The issue essentially is on class `org.apache.camel.component.aws2.s3.AWS2S3Endpoint` in between lines 169 to 178 and lines 201 to 212.

The logic on lines 169 to 178 there is:

if the parameter `includeBody` is true it will consume the S3 stream into the memory which is no ideal for large files.
if the parameter `includeBody` is false it won't consume the S3 stream however the S3 stream will be lost, I couldn't find any other way to access it therefore the S3 is open for nothing on this case. This doesn't seem reasonable as well. I think the S3 stream should be put in the `body` raw so the next component in the pipeline can consume it.

The logic on lines 201 to 212 is:

if the parameter `includeBody` is false it surprisingly close the S3 input stream confirming that there will be no way to consume it afterwards.
if the parameter `includeBody` is true the S3 input stream will be left open however there is way to access it as it is created on line 77 of `org.apache.camel.component.aws2.s3.AWS2S3Consumer` and afterwards if not included in the body it get lost.

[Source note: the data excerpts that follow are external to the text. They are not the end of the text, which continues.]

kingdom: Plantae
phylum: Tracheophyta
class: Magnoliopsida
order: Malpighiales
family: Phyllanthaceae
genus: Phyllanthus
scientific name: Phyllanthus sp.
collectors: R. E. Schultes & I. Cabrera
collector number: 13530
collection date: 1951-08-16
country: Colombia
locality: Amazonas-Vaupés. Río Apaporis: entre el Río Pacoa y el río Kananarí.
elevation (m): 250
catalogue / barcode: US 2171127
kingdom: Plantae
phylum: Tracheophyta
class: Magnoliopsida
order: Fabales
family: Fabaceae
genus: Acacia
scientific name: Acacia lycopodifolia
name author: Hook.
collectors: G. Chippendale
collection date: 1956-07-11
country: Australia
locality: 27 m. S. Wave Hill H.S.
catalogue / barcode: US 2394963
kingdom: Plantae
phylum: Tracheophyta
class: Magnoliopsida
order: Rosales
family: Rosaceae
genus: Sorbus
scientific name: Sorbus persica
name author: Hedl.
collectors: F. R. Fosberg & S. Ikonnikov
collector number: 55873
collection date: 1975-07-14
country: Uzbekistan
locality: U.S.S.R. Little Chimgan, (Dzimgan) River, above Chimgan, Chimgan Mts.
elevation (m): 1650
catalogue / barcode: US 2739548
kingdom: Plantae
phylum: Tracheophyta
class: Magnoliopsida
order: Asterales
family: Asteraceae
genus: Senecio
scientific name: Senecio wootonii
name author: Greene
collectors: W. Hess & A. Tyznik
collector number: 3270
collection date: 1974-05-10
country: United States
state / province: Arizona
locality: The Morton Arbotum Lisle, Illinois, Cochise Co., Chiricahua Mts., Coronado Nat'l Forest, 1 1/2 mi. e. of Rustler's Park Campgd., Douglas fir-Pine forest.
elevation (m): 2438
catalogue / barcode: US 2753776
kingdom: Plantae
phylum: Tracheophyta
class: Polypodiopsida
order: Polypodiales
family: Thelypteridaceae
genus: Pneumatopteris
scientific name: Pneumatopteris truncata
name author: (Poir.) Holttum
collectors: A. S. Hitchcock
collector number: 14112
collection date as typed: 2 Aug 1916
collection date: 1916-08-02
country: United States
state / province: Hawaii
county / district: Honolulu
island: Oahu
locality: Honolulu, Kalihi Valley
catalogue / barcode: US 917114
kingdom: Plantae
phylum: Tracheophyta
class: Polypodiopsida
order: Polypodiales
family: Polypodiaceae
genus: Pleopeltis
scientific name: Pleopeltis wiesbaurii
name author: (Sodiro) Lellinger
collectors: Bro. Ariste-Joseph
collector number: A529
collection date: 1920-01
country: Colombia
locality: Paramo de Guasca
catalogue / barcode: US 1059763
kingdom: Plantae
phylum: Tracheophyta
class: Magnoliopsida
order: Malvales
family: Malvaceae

The ideal behaviour I think would be:

if `includedBody` is true then consume S3 input stream into the memory, save it in the body and close it.
if `includeBody` is false then put the raw S3 input stream in the body and don't close it.
if `autoCloseBody` is true then schedule the S3 input stream closing for when exchange is finished.
if `autoCloseBody` is false then leave to caller to close it which I'm not sure how this can be done in the current implementation.